#### Task directions
State only how many lines of the entries below contain the word "Negeri".

#### Supplied entries
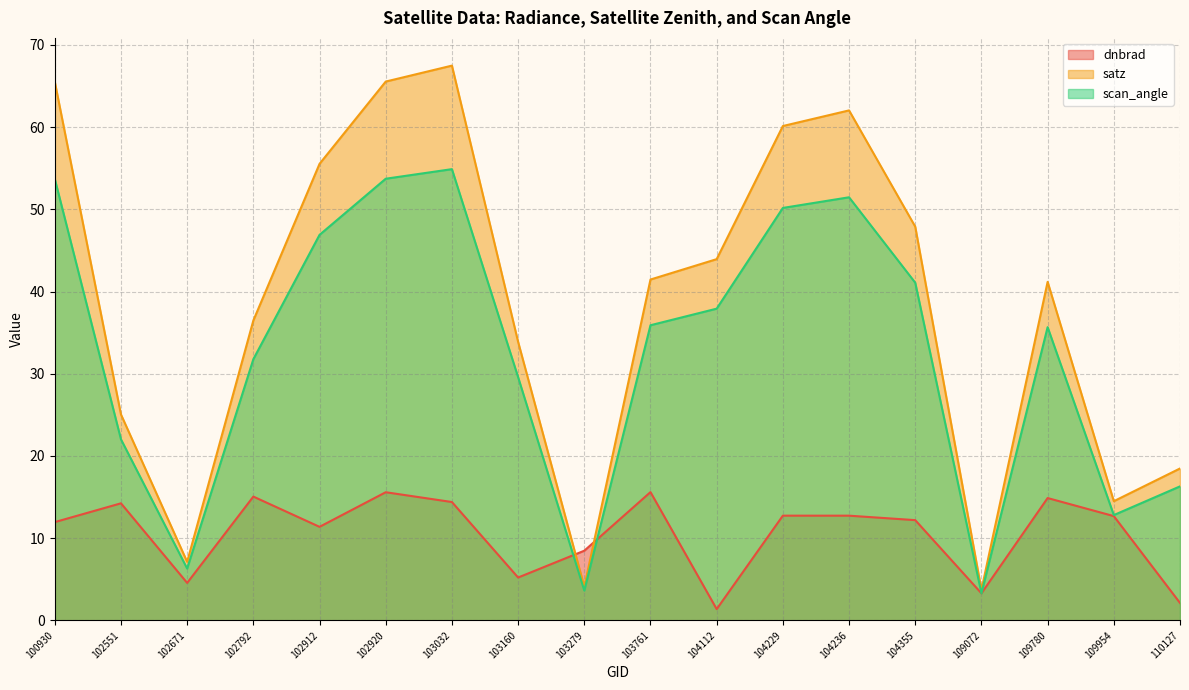

Between 102671 and 104229, which series saw the biggest shift?

satz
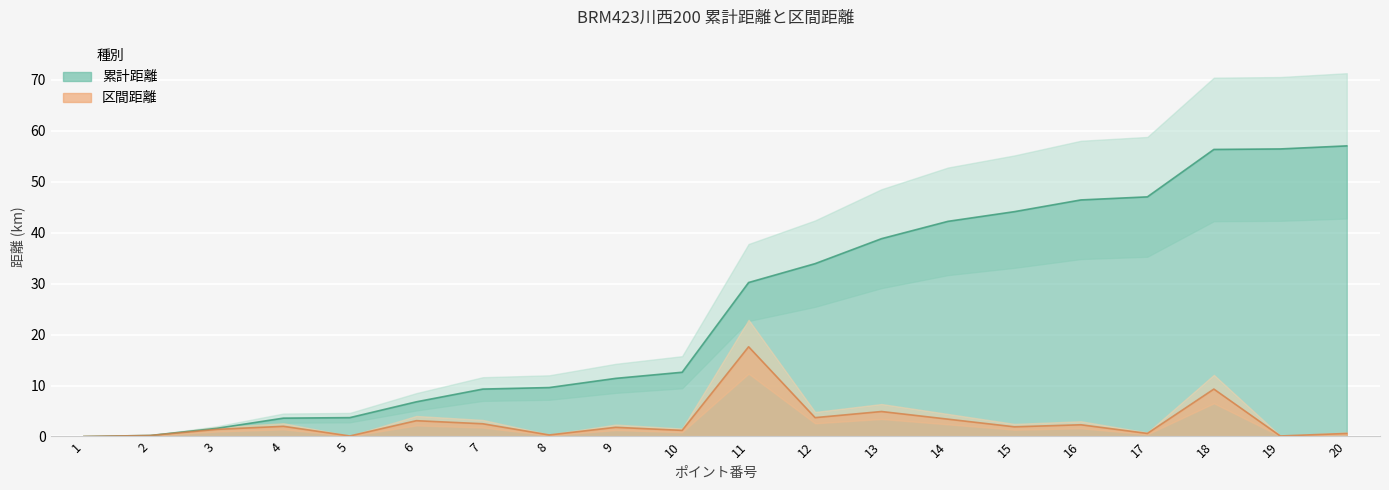

At which label does 累計距離 first exceed 30?

11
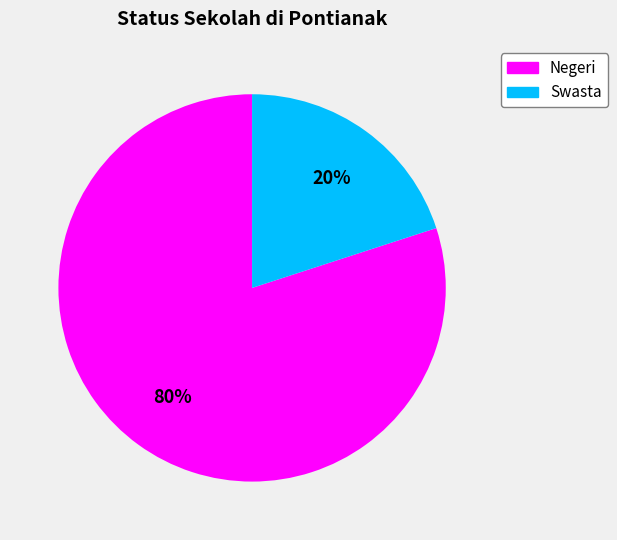

Between Negeri and Swasta, which is larger?

Negeri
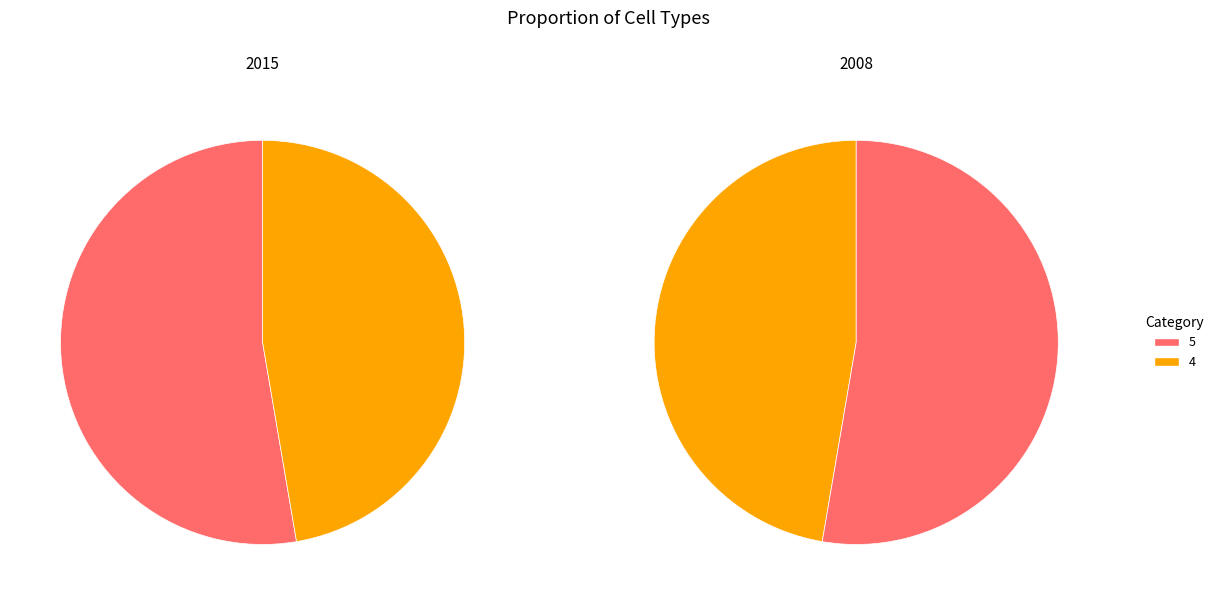

Which slice represents more than half of the pie?

5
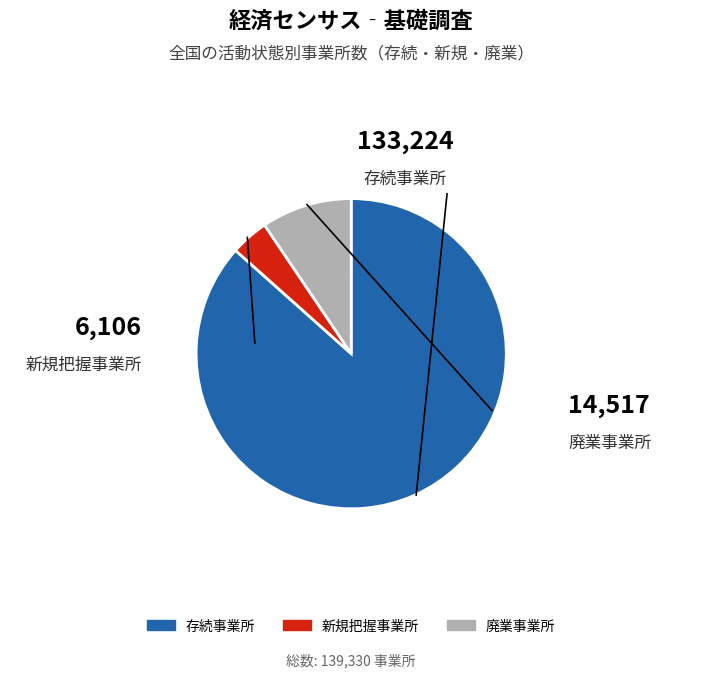

True or false: 存続事業所 accounts for 99% of the total.

False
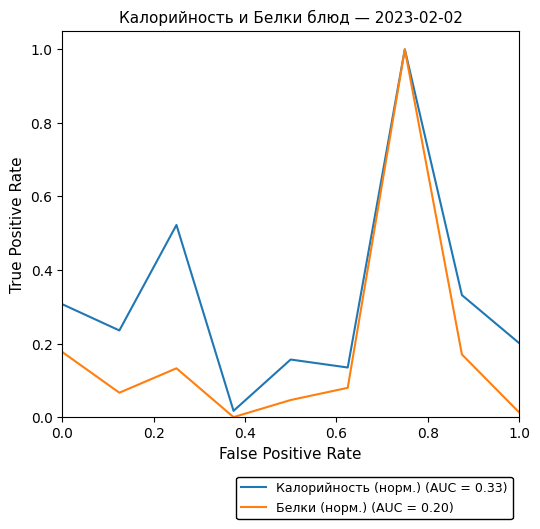

What are all the series names shown in the legend?

Калорийность (норм.) (AUC = 0.33), Белки (норм.) (AUC = 0.20)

#### Task answer
2